Unbestreitbar bestehen schutzwürdige private Interessen des Beschwerdeführers an der Zurückhaltung der Akten aus dem Asylverfahren. Erhebungen im Rahmen eines Asylverfahrens betreffen regelmässig persönliche Angaben bzw. das Asylgesuch an sich berührt schon einen schutzwürdigen Bereich des Gesuchstellers. Insbesondere befinden sich in den streitigen Akten persönliche Angaben betreffend den psychischen und physischen Zustand sowie betreffend die politischen Ansichten des Beschwerdeführers. Auch ist zu berücksichtigen, dass mit dem Beizug der Akten durch den Untersuchungsrichter die Akten des Verwaltungsverfahrens zu Strafakten werden (GVP 1990 Nr. 78). Gemäss st. gallischem Strafprozessrecht besteht – mit Ausnahme von ärztlichen Gutachten – ein uneingeschränktes Akteneinsichtsrecht der Parteien (Oberholzer, a.a.O., Rz. 392), aus dem eine gewisse Öffentlichkeit der schützenswerten Angaben betreffend den Beschwerdeführer folgt.
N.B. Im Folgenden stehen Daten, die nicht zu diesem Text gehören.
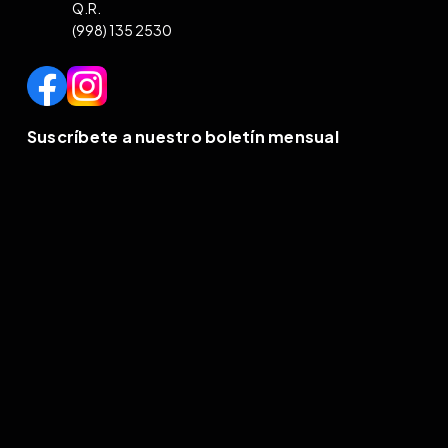
Q.R.
(998) 135 2530
Suscríbete a nuestro boletín mensual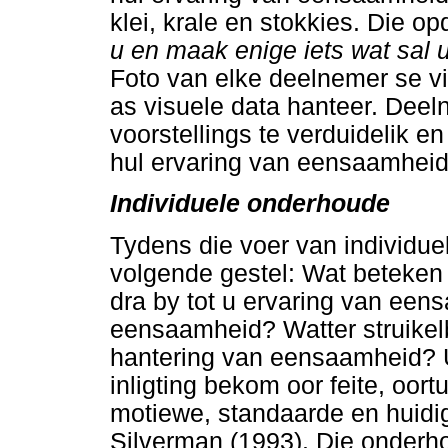
klei, krale en stokkies. Die o
u en maak enige iets wat sal
Foto van elke deelnemer se vis
as visuele data hanteer. Deel
voorstellings te verduidelik e
hul ervaring van eensaamheid
Individuele onderhoude
Tydens die voer van individue
volgende gestel: Wat beteken
dra by tot u ervaring van ee
eensaamheid? Watter struikel
hantering van eensaamheid? Ui
inligting bekom oor feite, oor
motiewe, standaarde en huidi
Silverman (1993). Die onderho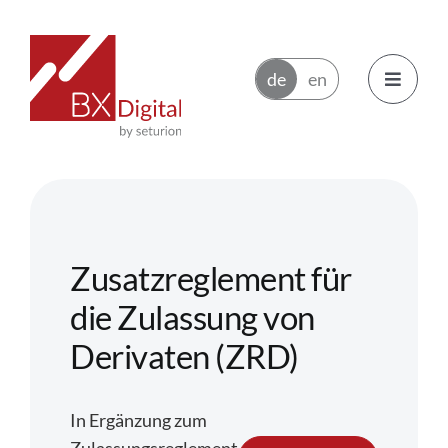
Zum
Inhalt
springen
Toggle
Navigatio
Emittenten
Handelsteilnehmer
Zusatzreglement für
Ökosystem
die Zulassung von
Derivaten (ZRD)
News
In Ergänzung zum
Über BX Digital
Zulassungsreglement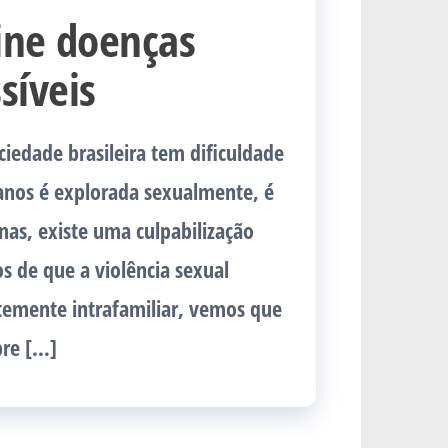
ine doenças
síveis
ociedade brasileira tem dificuldade
nos é explorada sexualmente, é
as, existe uma culpabilização
 de que a violência sexual
temente intrafamiliar, vemos que
bre […]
Zusammenfassend muss festgehalten werden, dass die Wahrheitsfindung im Strafprozess von wesentlicher Bedeutung ist und wesensbedingt regelmässig die Einschränkung der Privatsphäre von Beteiligten – insbesondere auch des Opfers - bedingt. Vorliegend werden keine solch bedeutenden und konkreten privaten Interessen des Beschwerdeführers tangiert, die das öffentliche Interesse der Strafrechtspflege überwiegen. Die Beschwerde ist somit als unbegründet abzuweisen.

4. Dem Beschwerdeführer wurde die unentgeltliche Rechtspflege und Rechtsverbeiständung gewährt. Amtliche Kosten sind daher keine zu erheben (Art. 99 VRP in Verbindung mit Art. 282 Abs. 1 lit. b des Zivilprozessgesetzes, sGS 961.2).

Der Anspruch des Rechtsbeistands des Beschwerdeführers gegenüber dem Staat aus dem Beschwerdeverfahren ist auf Fr. 1'000.-- zuzügl. MWSt festzusetzen (Art. 282 Abs. 1 lit. c ZPG in Verbindung mit Art. 6 und 22 Abs. 1 lit. b der Honorarordnung für Rechtsanwälte und Rechtsagenten, sGS 963.75; Art. 31 Abs. 3 des Anwaltsgesetzes, sGS 963.70).

Demnach hat das Verwaltungsgericht

zu Recht erkannt:

  1. ./ Die Beschwerde wird abgewiesen.

  2. ./ Amtliche Kosten werden keine erhoben.

  3. ./ Der Anspruch des Rechtsbeistands aus der Vertretung im Beschwerdeverfahren

beträgt Fr. 1'000.-- zuzügl. MWSt.

V. R. W.

Der Präsident: Der Gerichtsschreiber:

Versand dieses Entscheides an:

  • den Beschwerdeführer (durch Rechtsanwalt F.)

  • die Vorinstanz

  • die Beschwerdebeteiligte

am:

Rechtsmittelbelehrung:

Sofern eine Rechtsverletzung nach Art. 95 ff. BGG geltend gemacht wird, kann gegen diesen Entscheid gestützt auf Art. 82 lit. a BGG innert 30 Tagen nach Eröffnung beim Schweizerischen Bundesgericht, 1000 Lausanne 14, Beschwerde erhoben werden.